Charles Gide (1847-1932), l’économiste, le professeur au Collège de France, cofondateur de l’École de Nîmes, méconnu du grand public par rapport à son neveu André, est pourtant l’une des figures majeures de la « veine coopératiste au sein du mouvement solidariste ». Charles Gide milite à travers son enseignement, ses discours et une multitude d’articles, pour une « République coopérative », alternative au libéralisme économique et au collectivisme.
Charles Gide défend une conception de l’individualité qu’il oppose à l’individualisme et qui est « l’épanouissement d’un être qui se déploie au-dehors », qui permet des initiatives responsables, originales et solidaires.
Sa pensée s’inspire notamment des utopies de Charles Fourier et d’une lecture sélective de la Bible qui le rapproche du christianisme social qui naît au même moment et auquel il contribue. Charles Gide entend répondre à la pauvreté de son époque et aux questions sociales, non pas par l’aumône qu’il discrédite, mais par des solutions, fruits de la vraie charité, directement liées à leurs causes économiques et sociales. Sociétés de secours mutuel, sociétés de coopératives de consommation, sociétés de crédit mutuel sont autant d’« instances intermédiaires » entre les sujets et l’État, « reliées entre elles sur un mode fédératif, et par conséquent solidaires les unes des autres ».
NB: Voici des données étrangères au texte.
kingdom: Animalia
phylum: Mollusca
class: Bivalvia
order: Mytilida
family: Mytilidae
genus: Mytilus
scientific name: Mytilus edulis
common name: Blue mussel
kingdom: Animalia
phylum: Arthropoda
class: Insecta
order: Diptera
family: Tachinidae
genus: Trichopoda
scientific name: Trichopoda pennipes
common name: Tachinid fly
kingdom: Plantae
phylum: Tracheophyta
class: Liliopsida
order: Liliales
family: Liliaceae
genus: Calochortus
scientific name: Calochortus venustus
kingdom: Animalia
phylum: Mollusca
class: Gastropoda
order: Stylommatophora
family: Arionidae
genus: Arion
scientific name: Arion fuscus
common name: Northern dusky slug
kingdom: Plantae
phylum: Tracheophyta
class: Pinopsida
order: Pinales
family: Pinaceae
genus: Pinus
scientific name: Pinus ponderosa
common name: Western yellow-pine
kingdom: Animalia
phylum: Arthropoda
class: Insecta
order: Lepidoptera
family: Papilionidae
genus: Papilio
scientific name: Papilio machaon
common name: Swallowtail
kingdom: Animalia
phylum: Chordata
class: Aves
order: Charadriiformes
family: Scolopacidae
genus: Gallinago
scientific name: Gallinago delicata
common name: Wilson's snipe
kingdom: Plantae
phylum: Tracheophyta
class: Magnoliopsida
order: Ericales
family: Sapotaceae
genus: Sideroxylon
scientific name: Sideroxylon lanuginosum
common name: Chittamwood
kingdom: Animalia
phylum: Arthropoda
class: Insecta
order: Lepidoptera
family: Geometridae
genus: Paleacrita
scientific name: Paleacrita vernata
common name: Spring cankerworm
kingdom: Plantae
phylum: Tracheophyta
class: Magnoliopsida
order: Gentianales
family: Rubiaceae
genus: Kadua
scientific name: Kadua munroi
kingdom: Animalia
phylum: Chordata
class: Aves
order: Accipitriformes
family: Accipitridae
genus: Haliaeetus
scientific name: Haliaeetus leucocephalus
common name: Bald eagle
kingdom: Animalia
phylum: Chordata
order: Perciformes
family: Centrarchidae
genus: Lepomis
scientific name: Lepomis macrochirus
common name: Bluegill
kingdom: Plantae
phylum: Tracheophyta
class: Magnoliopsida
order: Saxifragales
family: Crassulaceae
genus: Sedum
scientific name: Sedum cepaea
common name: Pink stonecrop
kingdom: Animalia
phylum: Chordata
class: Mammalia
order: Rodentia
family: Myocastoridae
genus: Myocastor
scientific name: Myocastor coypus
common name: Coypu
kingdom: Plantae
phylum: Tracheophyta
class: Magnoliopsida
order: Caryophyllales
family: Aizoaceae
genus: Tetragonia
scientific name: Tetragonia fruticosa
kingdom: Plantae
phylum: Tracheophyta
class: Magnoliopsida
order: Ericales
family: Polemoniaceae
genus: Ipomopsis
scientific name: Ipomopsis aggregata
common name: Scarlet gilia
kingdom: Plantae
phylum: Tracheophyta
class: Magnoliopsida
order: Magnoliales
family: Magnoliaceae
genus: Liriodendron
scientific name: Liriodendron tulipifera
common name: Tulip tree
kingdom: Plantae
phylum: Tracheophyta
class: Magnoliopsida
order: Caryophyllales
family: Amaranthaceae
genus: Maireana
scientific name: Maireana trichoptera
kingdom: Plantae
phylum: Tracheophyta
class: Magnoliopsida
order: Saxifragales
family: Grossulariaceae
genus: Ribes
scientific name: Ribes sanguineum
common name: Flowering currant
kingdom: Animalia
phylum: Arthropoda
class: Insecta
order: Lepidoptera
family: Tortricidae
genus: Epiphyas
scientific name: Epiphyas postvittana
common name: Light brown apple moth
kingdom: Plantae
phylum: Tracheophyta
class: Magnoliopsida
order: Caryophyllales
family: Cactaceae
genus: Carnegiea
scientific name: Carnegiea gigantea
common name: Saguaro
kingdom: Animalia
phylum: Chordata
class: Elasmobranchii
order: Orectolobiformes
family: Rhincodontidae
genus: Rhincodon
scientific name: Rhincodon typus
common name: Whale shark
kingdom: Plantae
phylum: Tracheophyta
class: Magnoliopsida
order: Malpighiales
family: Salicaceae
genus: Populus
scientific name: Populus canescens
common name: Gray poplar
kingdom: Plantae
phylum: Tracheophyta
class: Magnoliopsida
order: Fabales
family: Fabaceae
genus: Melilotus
Charles Gide réussit à unifier en 1912 les courants coopératifs français en une Fédération nationale des sociétés coopératives de consommation. Il rédige un manifeste en 1921 pour relancer l’Alliance coopérative internationale, contre le nationalisme, pour la « coopération des peuples résolus à utiliser leurs ressources au mieux des intérêts de tous ».
C’est un homme engagé aux multiples prises de position : dreyfusard, pacifiste, européen, pour l’impôt sur le revenu, pour une Palestine judéo-arabe, contre la violence exercée sur les animaux, solidariste chrétien qui proclame son « espérance du Royaume des cieux [qui] s’incarne chaque jour dans l’avancée inexorable de l’humanité terrestre vers un mieux-être de tous, à commencer par les sans-grades, les sans-droits et les sans-voix ».
Frédéric Rognon prolonge très pertinemment la biographie par un chapitre sur l’héritage. Ce que nous appelons aujourd’hui l’économie sociale et solidaire (ESS) concerne environ 15 % des emplois salariés dans presque tous les secteurs d’activité. L’auteur convoque quatre témoins pour décrire les dimensions politique, académique, financière et paysanne de l’ESS actuelle.
Frédéric Rognon, Charles Gide, Lyon, Olivétan, 2016, 166 pages.